Что же до Анны и Исайи, то спустя 20 лет после ночной встречи, за год до смерти АА, они вновь свиделись в Оксфорде, где Ахматова получила диплом почетного доктора. Судя по воспоминаниям сэра Исайи, он смущенно выслушивал ее эгоцентричную и гиперболизированную трактовку их ночного свидания:

«Она добавила, что мы – то есть она и я – неумышленно, простым фактом нашей встречи, начали холодную войну и тем самым изменили историю человечества. Она придавала этим словам самый буквальный смысл и была совершенно в этом убеждена и рассматривала себя и меня как персонажей мировой истории, выбранных роком, чтобы начать космический конфликт. Я не смел возразить ей, сказать, что она преувеличивает воздействие нашей встречи на судьбы мира, потому что она восприняла бы это как оскорбление ее собственного трагического образа Кассандры – и стоящего за ним исторически-метафизического видения, которое так сильно питало ее поэзию. Она думала, что Сталин дал приказ, чтобы ее медленно отравили, но потом отменил его».
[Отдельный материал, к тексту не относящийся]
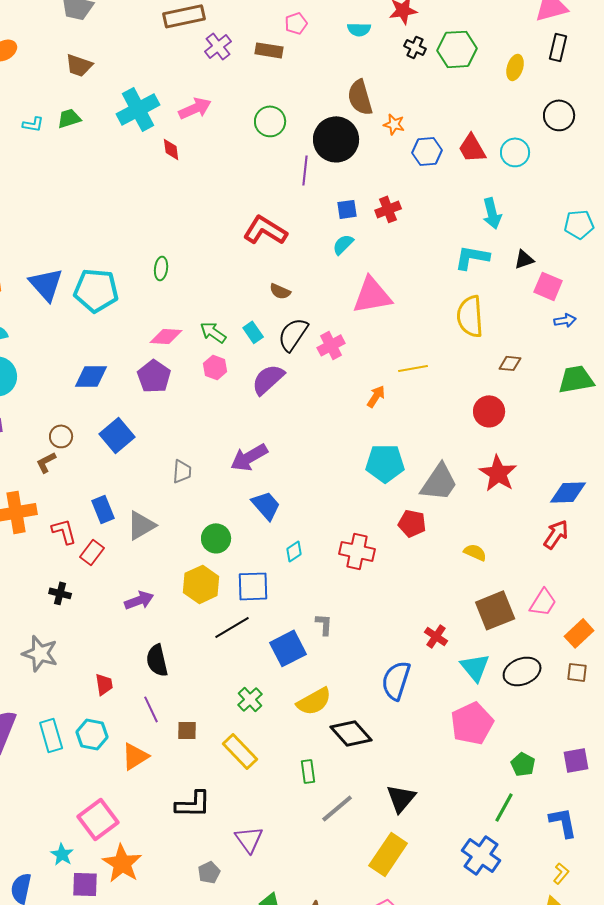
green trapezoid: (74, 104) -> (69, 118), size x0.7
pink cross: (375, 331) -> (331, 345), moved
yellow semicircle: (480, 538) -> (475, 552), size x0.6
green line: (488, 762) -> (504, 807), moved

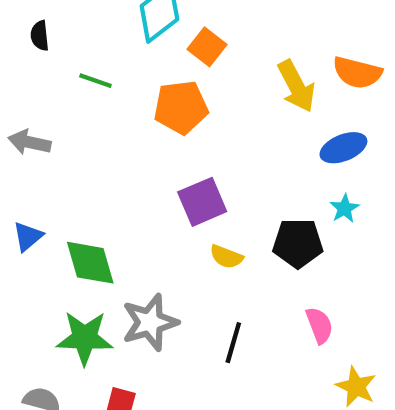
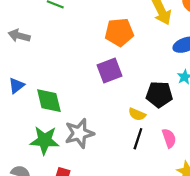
orange pentagon: (181, 107) -> (119, 32), moved
yellow semicircle: (226, 257) -> (137, 114), moved
black line: (233, 343) -> (138, 139), moved

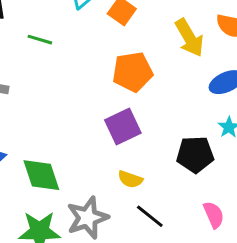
yellow semicircle: (137, 114) -> (130, 179), moved
black line: (138, 139) -> (150, 216), moved, turned -65

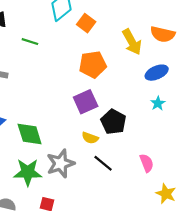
black pentagon: (195, 154) -> (113, 122), moved, turned 30

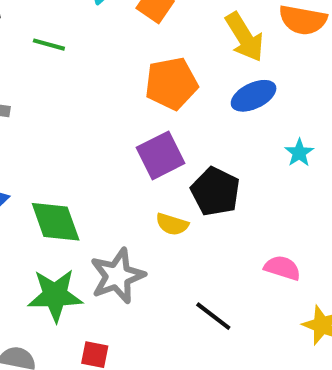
blue ellipse: (157, 73) -> (254, 96), moved
black line: (103, 163) -> (213, 316), moved
pink semicircle: (147, 163) -> (282, 268), turned -48

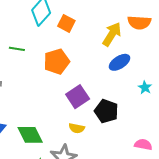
yellow arrow: (245, 37) -> (112, 34), turned -110
orange pentagon: (171, 83) -> (57, 62), moved
yellow semicircle: (172, 224) -> (77, 128), moved

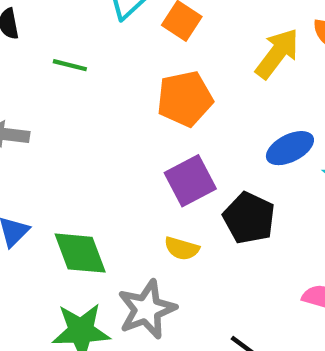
orange pentagon: (57, 62) -> (185, 99), moved
blue ellipse: (120, 62) -> (290, 148), moved

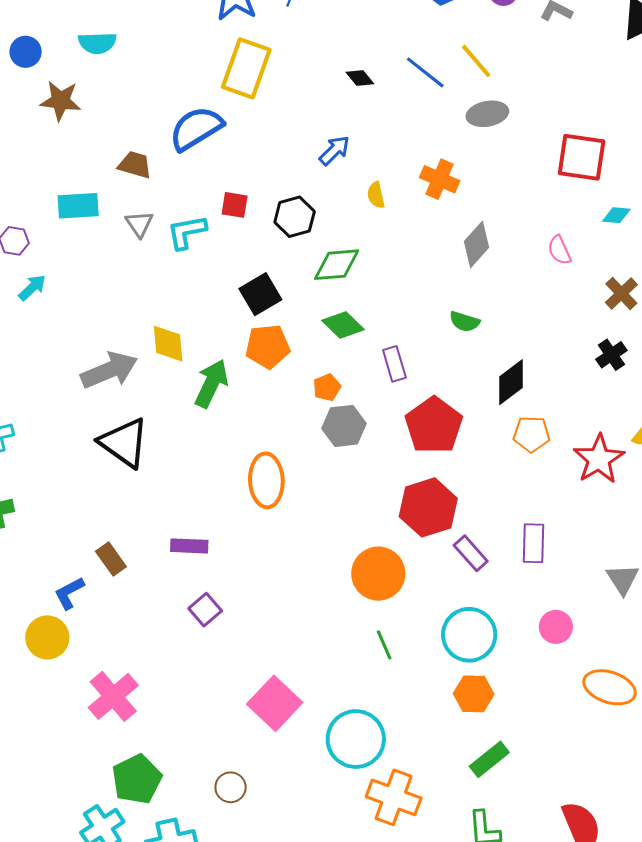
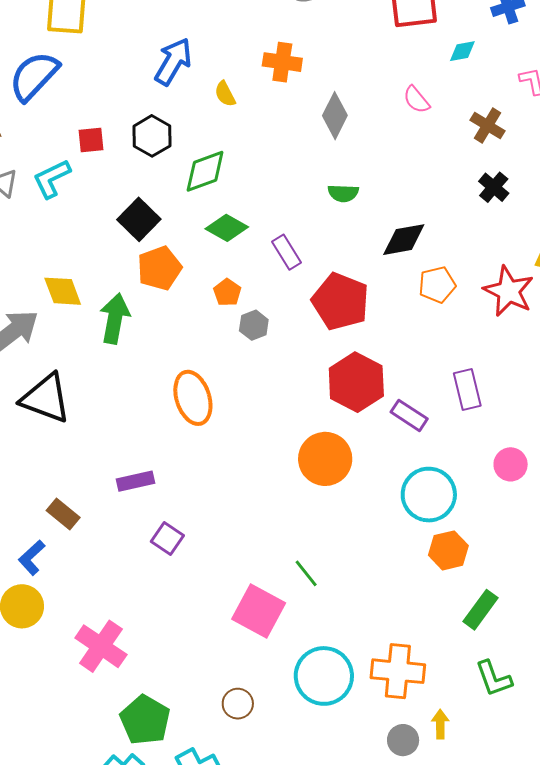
blue arrow: (334, 150) -> (173, 62), size x1.4
black diamond: (511, 382) -> (404, 240), turned 42
gray hexagon: (344, 426) -> (254, 325), size x0.7
green line: (384, 645) -> (306, 573), moved
cyan circle: (356, 739) -> (324, 676), moved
Именно от Ахматовой сэр Исайя узнал апокриф о бешеной реакции Сталина на их неформальное рандеву: «Наша монахиня принимает иностранных шпионов…» – и дальше разразился такой бранью, мат-перемат, которую АА не решилась повторить. Исайя Берлин тут же оговаривается, что никогда не служил в разведке, и слова Сталина объясняются его патологической манией преследования. А если даже и был британским шпионом, разве он признался бы в этом?
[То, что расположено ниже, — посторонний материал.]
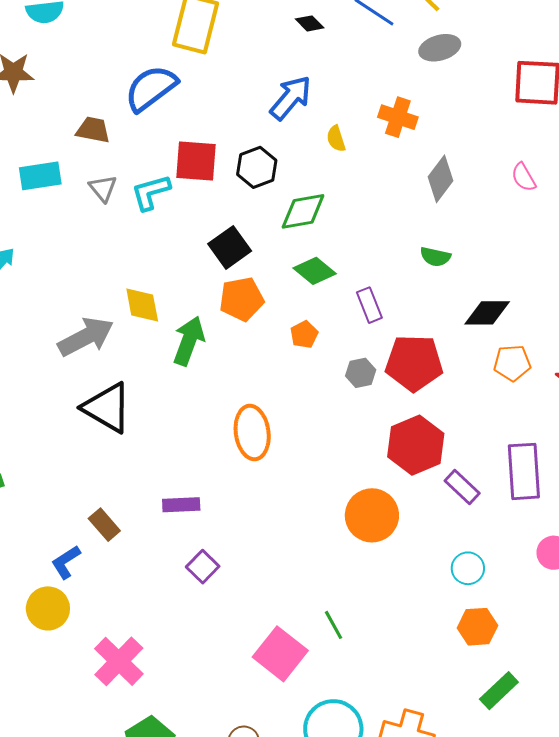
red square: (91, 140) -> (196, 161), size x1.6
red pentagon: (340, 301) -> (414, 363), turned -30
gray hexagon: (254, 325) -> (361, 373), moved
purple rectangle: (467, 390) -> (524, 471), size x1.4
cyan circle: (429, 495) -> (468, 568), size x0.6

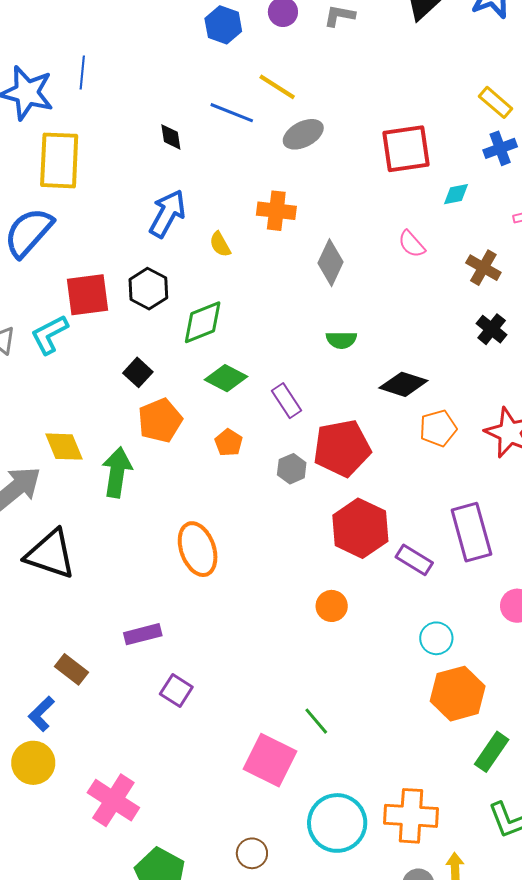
black diamond: (310, 23) -> (171, 137), turned 48
black square: (230, 247) -> (138, 372), size x0.7
black diamond: (487, 313) -> (403, 384), turned 30
orange circle: (372, 515) -> (332, 606), size x0.6
orange hexagon: (478, 627) -> (458, 694), size x1.4

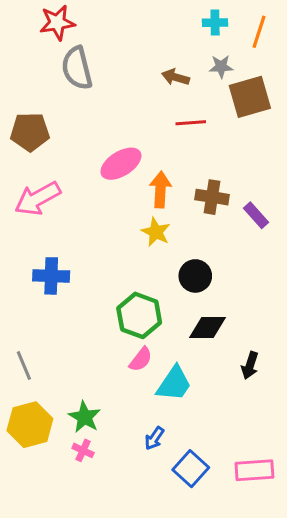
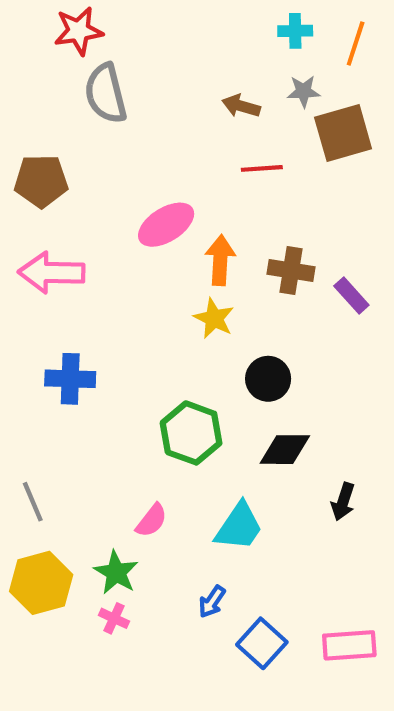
pink arrow: (38, 199) -> (51, 273), turned 30
pink semicircle: (141, 359) -> (151, 520), moved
Вот этот вопрос – был ли Исайя Берлин шпионом – кажется мне куда более важным, чем вопрос о его физической близости с АА, которая если и случилась, то по инициативе АА. Майкл Игнатьефф, британский писатель русского происхождения, в своей новой биографии Исайи Берлина говорит о его связях с Интеллидженс сервис глухо, невнятно, не ставя точку над «I». Вскорости, однако, у нас здесь вышла книга Питера Финна и Петры Куве «Th e Zhivago Aff air: The Kremlin, the CIA, and the Battle over a Forbidden Book». Еще до ее выхода издательство прислало galley-proof, по которой я ее рецензировал для нью-йоркских СМИ. Чрезвычайно интересная по информативности книга – секретные меморандумы ЦРУ о распространении запрещенного «Доктора Живаго». Она стоит отдельного разговора, а пока что о роли Исайи Берлина в контрабандной переправке рукописи романа за кордон.

На основании частично рассекреченных документов ЦРУ там говорится, что некий непоименованный сотрудник британской разведки сделал микрофильм с романом Пастернака. Далее упомянуты поименно несколько человек, которые могли передать рукопись за границу.
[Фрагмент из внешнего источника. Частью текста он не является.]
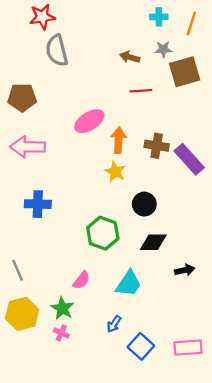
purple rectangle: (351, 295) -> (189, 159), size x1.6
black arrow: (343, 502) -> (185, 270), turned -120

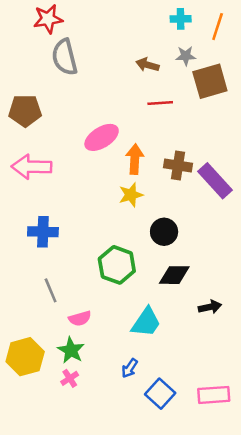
yellow star: (115, 172) -> (131, 195), turned 30
gray line: (18, 270) -> (51, 290), moved
pink semicircle: (81, 280) -> (80, 318), moved, turned 36
pink cross: (61, 333) -> (70, 378), turned 32

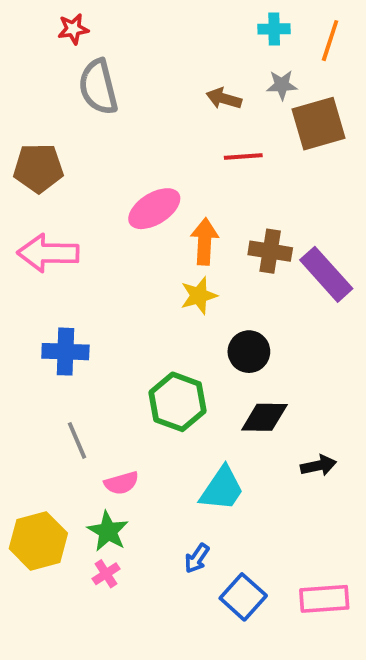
red star: (48, 19) -> (73, 29), size x0.7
Среди них – Исайя Берлин, который приехал на дачу Пастернака в Переделкине и забрал у него рукопись романа. С Ахматовой он, возможно-вероятно, был в близких отношениях, зато с Пастернаком тесно дружил. Были ли непоименованный британский агент и названный по имени Исайя Берлин одним и тем же лицом, сказать с уверенностью невозможно, но похоже. Слишком много совпадений, чтобы свести их к случайности. Кстати, за какие заслуги перед Британией он был возведен в рыцарское звание в таком сравнительно молодом для этого звания возрасте, вызвав приступ зависти у своего друга великого поэта Одена, который так и не удостоился этой чести? А Элиоту – из-за того, что тот, в отличие от Одена, получил Нобельку. К слову, оба были эмигрантами: Оден – с британских островов в Америку, а Элиот – в обратном направлении. Так за какие заслуги эмигрант Исайя Берлин стал британским рыцарем?

За свои очевидные литературные достижения или за свои тайные услуги стране, натурализованным гражданином которой он являлся?

Врать не буду – не знаю.

Среди многих идей Исайи Берлина есть известная альтернатива «лиса – еж». Сам образ он позаимствовал у древнегреческого поэта Архилоха – «Лис знает много секретов, а еж – один, но самый главный» – и заново ввел его в литературный и психологический обиход, применительно к человеку. В частности – к художнику.

Люди-лисы устремлены к нескольким целям сразу и видят мир во всей его сложности, амбивалентности и оксюморонности. Они разбрасываются, пытаясь добиться сразу всего – их мышление лишено какой-либо общей концепции. К лисьей группе сэр Исайя относил Шекспира и Пушкина.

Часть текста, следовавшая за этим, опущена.